This Brussels Sprouts and Fingerling Potato Hash is all dressed up for the holidays!
…and thickly sliced pancetta…
…to crispy perfection! Notice how the sprouts and onions are caramelized, just gorgeous! You can serve plain or garnish with fresh pomegranate seeds when in season.
The Recipe: Brussels Sprouts and Fingerling Potato Hash
- 4 slices pancetta, cooked till crispy and and chopped (vegetarians skip this step...it's still delicious!)
- 3T ghee or butter
- 1 red bell pepper, thinly sliced
- 6 shallots, peeled and thinly sliced
- ½ lb small Brussels Sprouts, cut into halves or quarters (depending on size)
- ⅓ lb fingerling potatoes (about ten) thinly sliced
- Sea salt and freshly ground pepper, to taste
- fresh pomegranate seeds (when in season)
- Prep ingredients.
- Place pan on medium high heat.
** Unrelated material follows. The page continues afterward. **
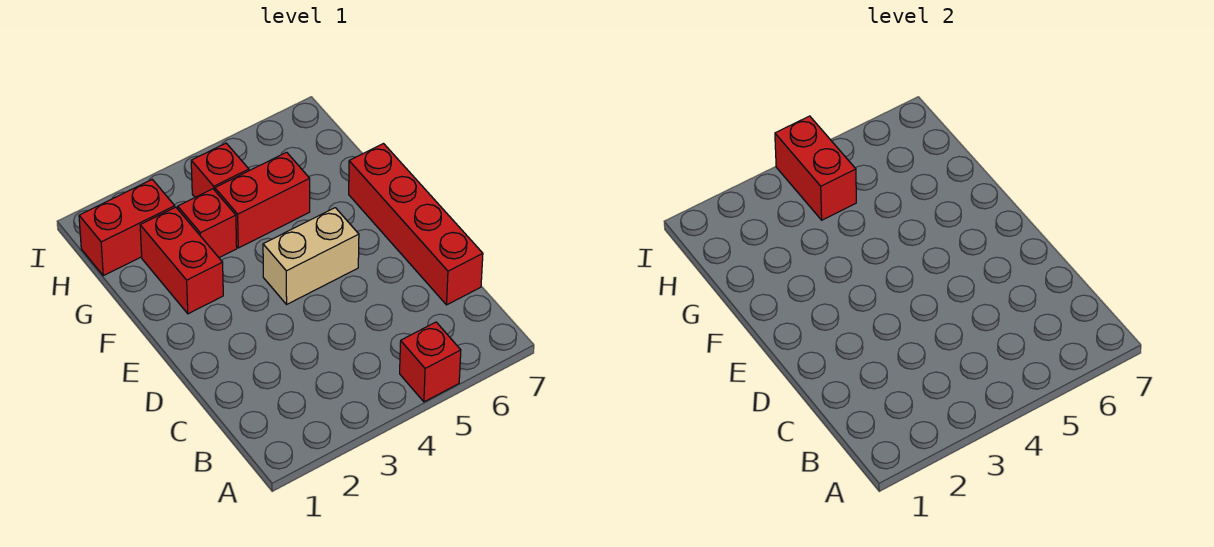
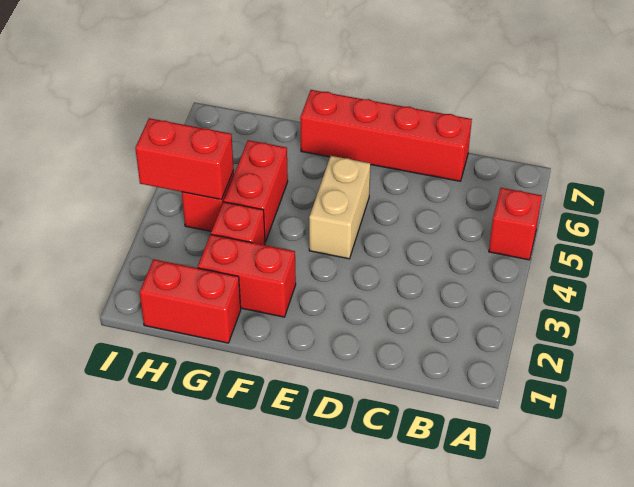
red brick H1:H2 level 1 -> red brick G1:H1 level 1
Add pancetta, cook till crispy, set on paper towels and set aside. Add butter to pan with pancetta fat. When melted add red peppers.
- Saute for five minutes, stirring frequently.
- Add brussels sprouts, potatoes and shallots.
- Cook for approx 20 minutes or until veggies are cooked with brown edges.
- Chop pancetta and add to pan. Stir.
- Sprinkle with sea salt and pepper to taste. (you won't need much salt if you used pancetta)
- Place on platter and garnish with fresh pomegranate seeds.
This dish is so festive and lovely! Perfect for the holidays or anytime!